**Task objective:**
Taking the line that contains "a sama-sama menyampaikan kepada seluruh" as the first and the final line of the records as the last, write out every line between them exactly, ends included, and nothing else.

:::::

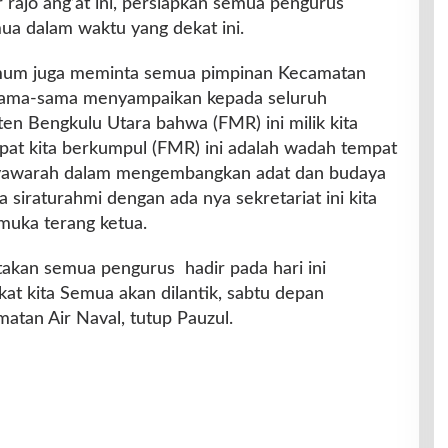
r rajo ang’at ini, persiapkan semua pengurus
ua dalam waktu yang dekat ini.
mum juga meminta semua pimpinan Kecamatan
a sama-sama menyampaikan kepada seluruh
en Bengkulu Utara bahwa (FMR) ini milik kita
mpat kita berkumpul (FMR) ini adalah wadah tempat
syawarah dalam mengembangkan adat dan budaya
ta siraturahmi dengan ada nya sekretariat ini kita
muka terang ketua.
akan semua pengurus hadir pada hari ini
t kita Semua akan dilantik, sabtu depan
tan Air Naval, tutup Pauzul.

:::::

**Exercise output:**
a sama-sama menyampaikan kepada seluruh
en Bengkulu Utara bahwa (FMR) ini milik kita
mpat kita berkumpul (FMR) ini adalah wadah tempat
syawarah dalam mengembangkan adat dan budaya
ta siraturahmi dengan ada nya sekretariat ini kita
muka terang ketua.
akan semua pengurus hadir pada hari ini
t kita Semua akan dilantik, sabtu depan
tan Air Naval, tutup Pauzul.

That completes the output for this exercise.